Jeff Breece – What I Wish I Knew
Jeff Breece is a heart attack survivor turned runner who blogs at JeffBreece.com. He is also a volunteer moderator on the Support Network and champion of My Research Legacy, a project of the American Heart Association designed to gather health data (stripped of personal information) from volunteers to help identify patterns in heart disease.
Heart Month has me thinking about something I would like to have known three years ago. I had a surprise heart attack in 2015 a couple months into my 47th year. I would like to have understood the value of having a coach in my life. Someone to work with me toward getting my head and heart straight.
This became clear at the annual Christmas party my husband and I host for our family and friends in 2017. It's our tradition. It was on that day that a friend and former colleague, Stephanie, and I compared notes over a glass of wine. Her new experience with chronic pain and my own post-heart- attack struggles with anxiety and depression. When I told her what I asked the therapist to do for me, which was to challenge my way of thinking, Stephanie smiled, leaned in and said “that’s what a coach does.”
As a tech entrepreneur who offers Agile methodology coaching to large enterprises and small companies alike, Stephanie has a great deal of insight. She told me that insurance companies are usually reticent about paying for coaching, so I would have to find this service in a creative way or pay for it outright.
I hired a therapist who was in my health insurance network. When she asked me what I wanted to get out of the work we do together, I told her that I need her to challenge my way of thinking. I wanted her to guide me to see beyond my biases and internal dogma. To remind me that we really have no control of anything. To get me to focus on living within the span of a 24-hour period rather than hold too rigidly to a future that is not guaranteed.
Of course, everyone needs to plan for the future like they have one, but it's not about that. It's about the feeling that life would be over if something changed, like a second heart attack that would prevent me from running. I wanted this specialist to challenge my fear.
My original post-heart attack therapist gave me the space to talk about my anxiety, he did some coaching of his own in some regards. I found other coaches on the AHA Support Network, a place where peers help peers think in more productive ways that lead to positive outcomes. This, of course, can be found within our families and friends if we are open, honest, and take the risk of sharing. But there is a shorthand that comes with people who have traveled the same path: They get it.
As a newly forged heart attack survivor, I poured over volumes of books about heart disease. One day, I stumbled across this gem: "There is a 25% chance of a recurrence." Shit. My husband Eddie watched the anxiety wash over my face, then he said what I needed to hear: "That means you have a 75% chance that it won't happen." His words broke my train of thought long enough for me to relax a bit and focus on possibilities instead of fear.
As a person living with persistent anxiety for nearly three years now, I've leaned hard on breathing exercises, meditation, running, healthy eating, travel, and intimacy. The goal is to fill my life with the good stuff and keep the bad stuff at bay. Spending time with my AHA coaches and seeking support from my network of friends kept me on the right side of anxiety. I had to learn to be vigilant, though, or else I would find myself in a full-blown depression, laid bare, a beaten figure on the mat. When I got to this point, a coach would show up in the ring. They would challenge me to fight back against the negative self-talk and the fear. It's a Hell of a lot of work, but having more positive days than negative ones is worth it. It's where I would find meaning in life. What is the point of being a heart attack survivor if we don’t take every opportunity to create reasons to enjoy the festivities of life? Every single damn day.
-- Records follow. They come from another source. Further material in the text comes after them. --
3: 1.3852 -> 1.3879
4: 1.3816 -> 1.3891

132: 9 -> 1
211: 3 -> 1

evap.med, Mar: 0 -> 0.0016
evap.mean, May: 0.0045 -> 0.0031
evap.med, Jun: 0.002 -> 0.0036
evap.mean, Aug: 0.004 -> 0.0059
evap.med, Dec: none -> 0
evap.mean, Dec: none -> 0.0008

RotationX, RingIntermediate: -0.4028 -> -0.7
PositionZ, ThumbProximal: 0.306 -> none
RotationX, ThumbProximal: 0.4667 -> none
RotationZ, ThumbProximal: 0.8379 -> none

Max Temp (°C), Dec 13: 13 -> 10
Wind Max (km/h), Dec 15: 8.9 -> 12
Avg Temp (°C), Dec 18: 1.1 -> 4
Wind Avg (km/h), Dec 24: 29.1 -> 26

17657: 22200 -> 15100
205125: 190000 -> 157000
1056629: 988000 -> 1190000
Anxiety/depression is the exact opposite of that idea though. In the months after my attack, I wish someone would have said something more than, "it's common for heart attack survivors to experience depression." Whoopee. So I’m normal. How exactly does that help? In my mind, what I experienced was nothing less than being pinned to the mat by several guys, 2x my size, unable to breathe. Today, I view these painful moments as battles in the war that is heart disease. Now I have allies on the battlefield – coaches, peers, work, family, and friends – to help me navigate my life in the direction of meaning, enjoyment and fulfillment. The good stuff.
I write this in hopes that it will inspire someone who is struggling with defeated questions like "When will I feel normal again?" or "What if I have another heart attack?" Believe me, I am all too familiar with that inner dialogue. I fell into a depression at the end of 2017, as Winter fell on me like a gray Ohio sky. My best friend had a stroke, and I broke in the process of caring for him. This is when I decided I would do what I could do. Hire a second therapist, call my cardiologist for an early check-in, then try to let it all go because I could not control anything outside of that. I could choose to be kind to myself, forgive myself for having feelings I knew were harmful, and move on.
Is my life different since I was diagnosed with heart disease? Yes. But it does not have to be less than what it was. It just takes courage to try, to make mistakes, and to be brutally honest with myself and others. Because, in the end, it takes this exchange of ideas and feelings to come to new normals.